— START OF Supplied passage —

Skip to content

Expert Parallelism Guide

Table of Content


Overview

Unlike Tensor Parallelism which shards every layer's weights, Expert Parallelism (EP) only shards the MoE expert MLP blocks. This significantly reduces the memory footprint of MoE models (e.g., HunyuanImage3.0) while maintaining constant dense-equivalent compute efficiency.

During the forward pass, a gating mechanism routes tokens to their designated experts, requiring all-to-all communication to dispatch tokens to the correct ranks and combine results.

See supported models list in Supported Models.

EP Size Constraint

The effective EP size equals tp × sp × cfg × dp. At least one of TP/SP/CFG/DP must be set when EP is enabled.

— END OF Supplied passage —
— START OF Stored records —

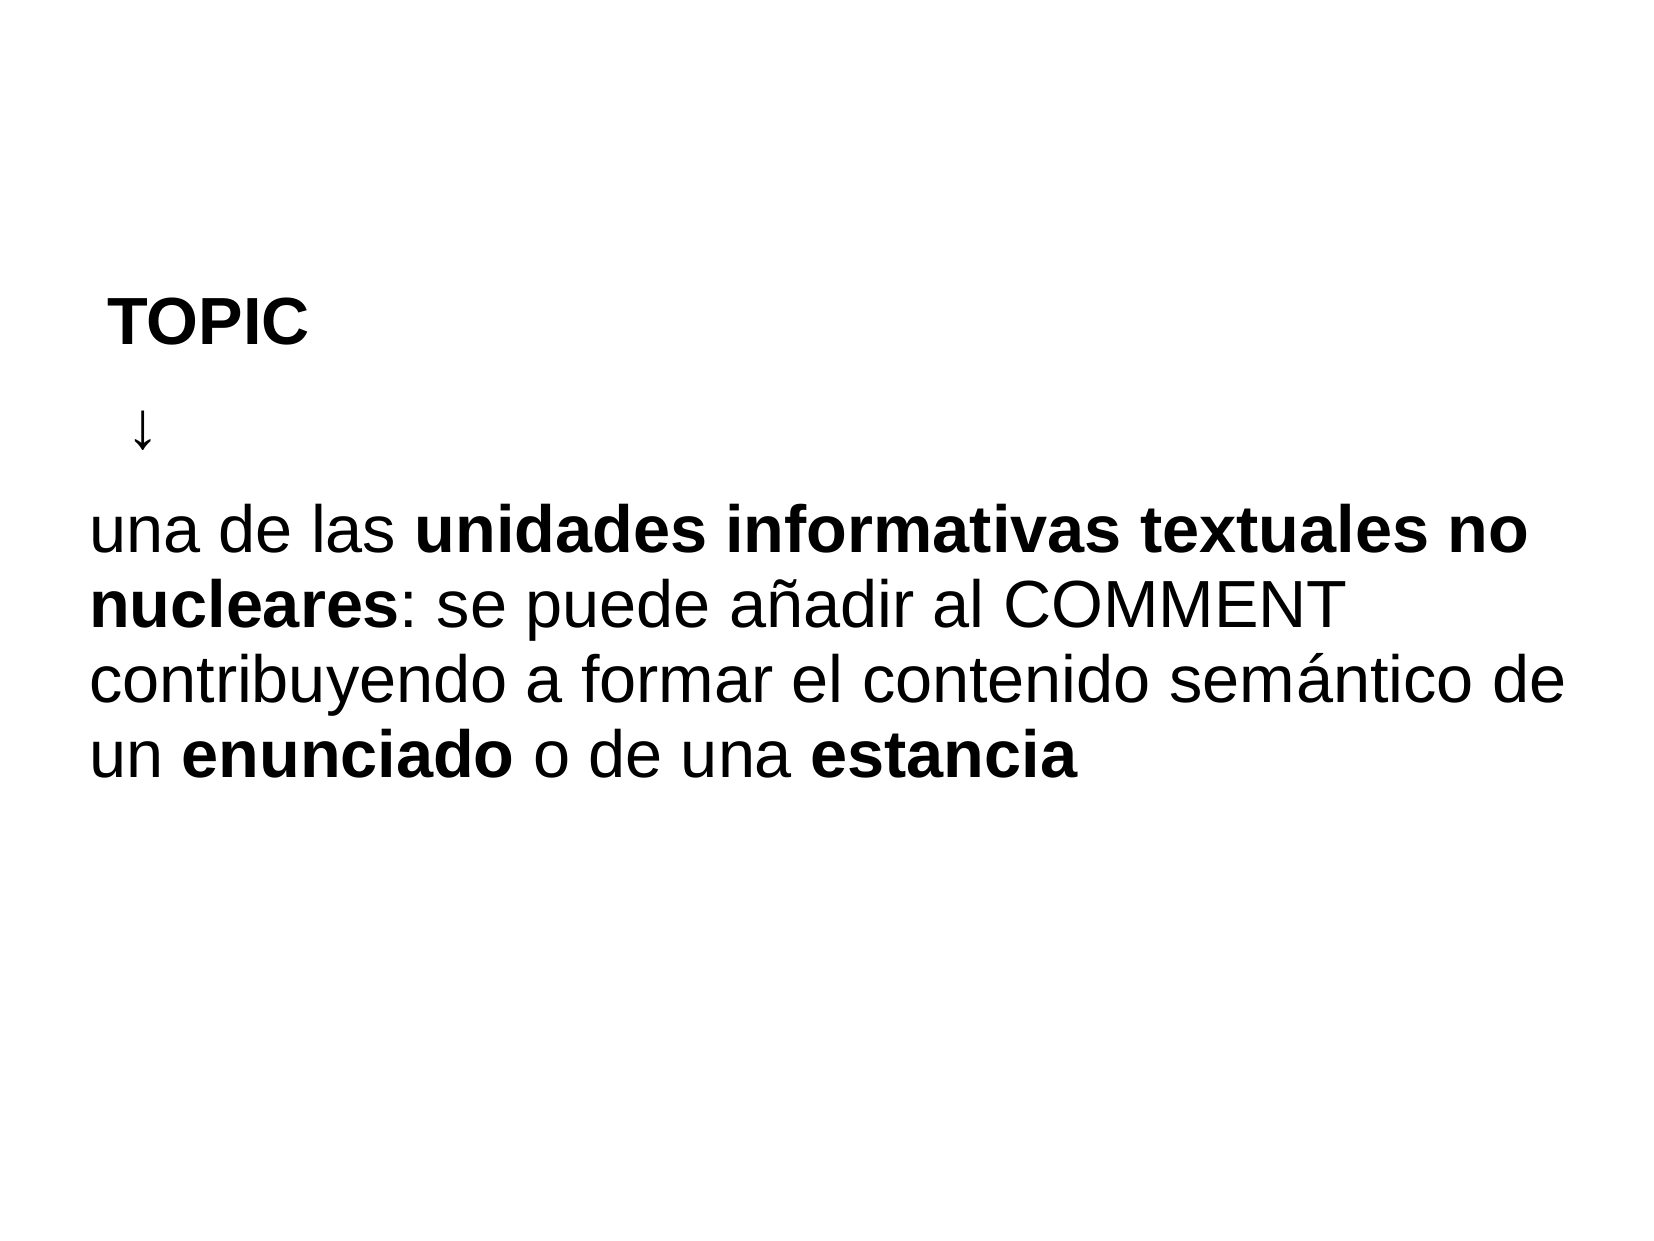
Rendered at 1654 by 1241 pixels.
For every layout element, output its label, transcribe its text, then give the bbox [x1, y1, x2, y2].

list TOPIC ↓ una de las unidades informativas textuales no nucleares: se puede añadir al COMMENT contribuyendo a formar el contenido semántico de un enunciado o de una estancia [89, 283, 1578, 1103]
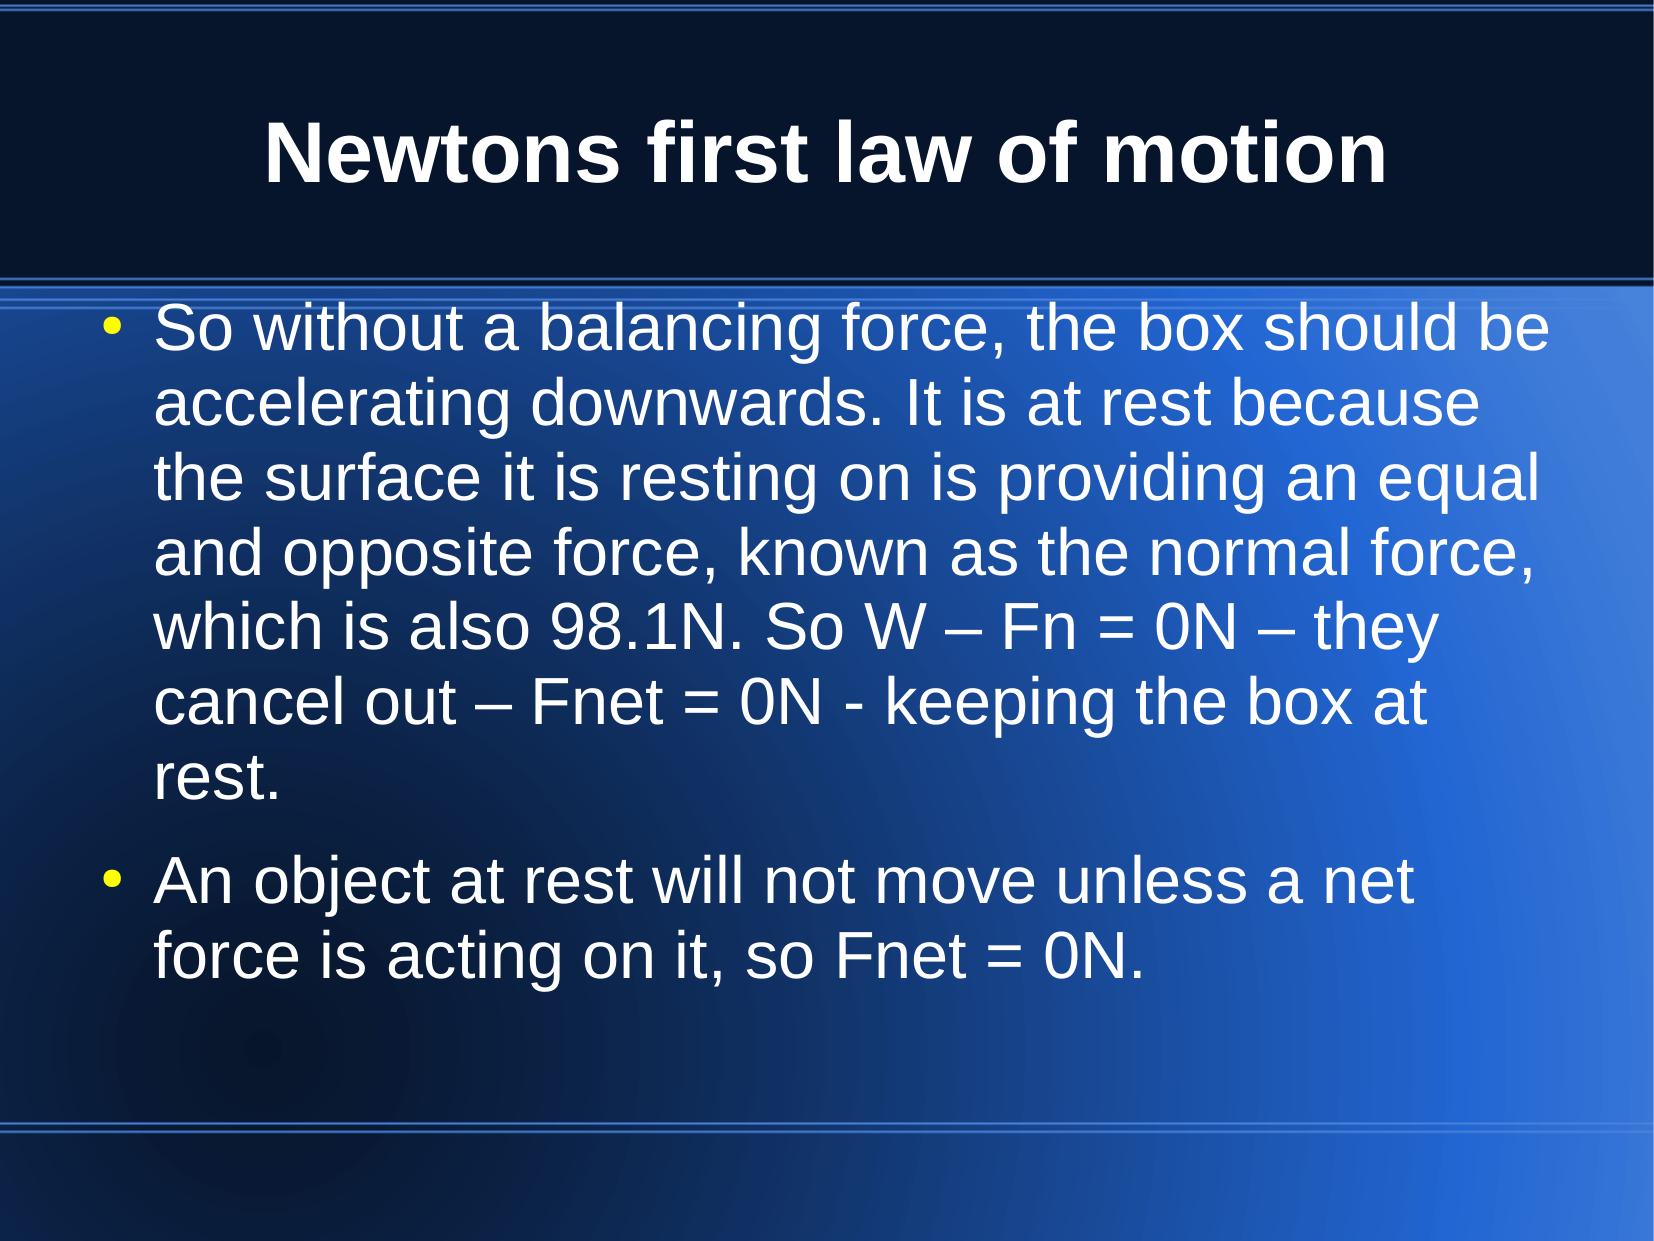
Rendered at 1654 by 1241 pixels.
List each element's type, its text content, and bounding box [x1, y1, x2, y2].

list So without a balancing force, the box should be accelerating downwards. It is at rest because the surface it is resting on is providing an equal and opposite force, known as the normal force, which is also 98.1N. So W – Fn = 0N – they cancel out – Fnet = 0N - keeping the box at rest. An object at rest will not move unless a net force is acting on it, so Fnet = 0N. [82, 290, 1571, 1109]
picture [0, 0, 1654, 1241]
title Newtons first law of motion [82, 49, 1571, 257]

— END OF Stored records —

Given task A —
Using the expert parallelism guide, decide whether each statement agrees with it: (i) Expert Parallelism shards every layer's weights. (ii) Dispatching tokens to the correct ranks requires all-to-all communication. (iii) Expert Parallelism can be enabled with none of TP/SP/CFG/DP set. Answer yes or no for each and quote the words that decide it.
Given task B —
According to the expert parallelism guide, what does the effective EP size equal?
Given task C —
From the expert parallelism guide, reproduce word for word the passage starting at "Unlike Tensor Parallelism" and ending at "EP is enabled.".

Output A —
(i) No: "Expert Parallelism (EP) only shards the MoE expert MLP blocks."
(ii) Yes: "requiring all-to-all communication to dispatch tokens to the correct ranks and combine results."
(iii) No: "At least one of TP/SP/CFG/DP must be set when EP is enabled."

Output B —
The effective EP size equals tp × sp × cfg × dp.

Output C —
Unlike Tensor Parallelism which shards every layer's weights, Expert Parallelism (EP) only shards the MoE expert MLP blocks. This significantly reduces the memory footprint of MoE models (e.g., HunyuanImage3.0) while maintaining constant dense-equivalent compute efficiency.

During the forward pass, a gating mechanism routes tokens to their designated experts, requiring all-to-all communication to dispatch tokens to the correct ranks and combine results.

See supported models list in Supported Models.

EP Size Constraint

The effective EP size equals tp × sp × cfg × dp. At least one of TP/SP/CFG/DP must be set when EP is enabled.